Print the records exactly and in full, please; the pictures stay out.

(Images with pose keypoints)
☆ ☆ ☆ ☆

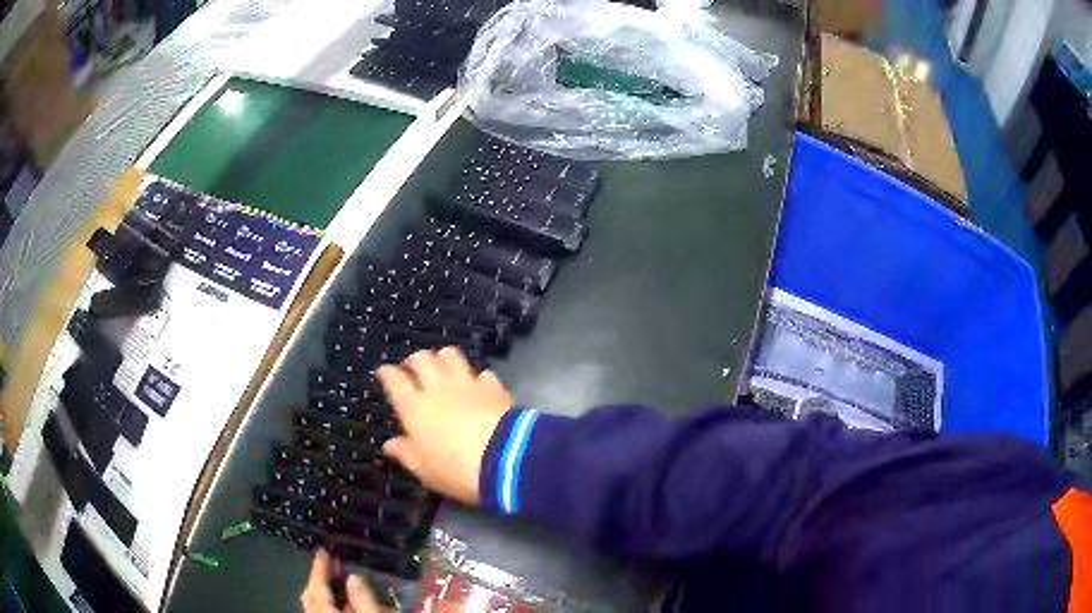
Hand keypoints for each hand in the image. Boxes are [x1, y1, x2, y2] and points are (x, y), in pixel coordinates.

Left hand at [301, 548, 378, 612]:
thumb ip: (363, 597)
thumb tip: (354, 577)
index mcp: (324, 610)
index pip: (316, 585)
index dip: (319, 566)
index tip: (322, 551)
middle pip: (311, 594)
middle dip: (319, 577)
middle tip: (330, 564)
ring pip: (318, 604)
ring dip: (329, 592)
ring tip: (346, 584)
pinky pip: (325, 612)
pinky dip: (334, 604)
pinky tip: (349, 604)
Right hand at [377, 347, 512, 505]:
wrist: (505, 460)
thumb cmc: (456, 470)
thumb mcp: (425, 471)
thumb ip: (406, 454)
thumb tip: (390, 444)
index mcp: (414, 408)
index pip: (395, 380)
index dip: (387, 373)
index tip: (384, 372)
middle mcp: (438, 389)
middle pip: (422, 360)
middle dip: (414, 361)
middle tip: (412, 368)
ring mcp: (468, 384)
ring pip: (450, 356)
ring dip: (443, 358)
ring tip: (442, 366)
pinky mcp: (494, 387)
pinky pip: (482, 373)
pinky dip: (477, 376)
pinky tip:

☆ ☆ ☆ ☆

**Answer:**
Hand keypoints for each hand in the image. Boxes are [x1, y1, x2, y2] and points are (x, y), in pixel coordinates.

Left hand at [301, 548, 378, 612]:
thumb ip: (363, 597)
thumb tip: (354, 577)
index mcp: (324, 610)
index pip: (316, 585)
index dip: (319, 566)
index tip: (322, 551)
middle pip: (311, 594)
middle dip: (319, 577)
middle tip: (330, 564)
ring pip: (318, 604)
ring dip: (329, 592)
ring tip: (346, 584)
pinky pip: (325, 612)
pinky dip: (334, 604)
pinky tip: (349, 604)
Right hand at [377, 347, 512, 505]:
wrist: (505, 460)
thumb cmc: (456, 470)
thumb mcp: (425, 471)
thumb ip: (406, 454)
thumb tip: (390, 444)
index mcp: (414, 408)
index pip: (395, 380)
index dip: (387, 373)
index tip: (384, 372)
middle mcp: (438, 389)
middle pip: (422, 360)
middle dip: (414, 361)
middle tip: (412, 368)
ring mcp: (468, 384)
ring pip: (450, 356)
ring dip: (443, 358)
ring tip: (442, 366)
pinky mcp: (494, 387)
pinky pip: (482, 373)
pinky dip: (477, 376)
pinky tip:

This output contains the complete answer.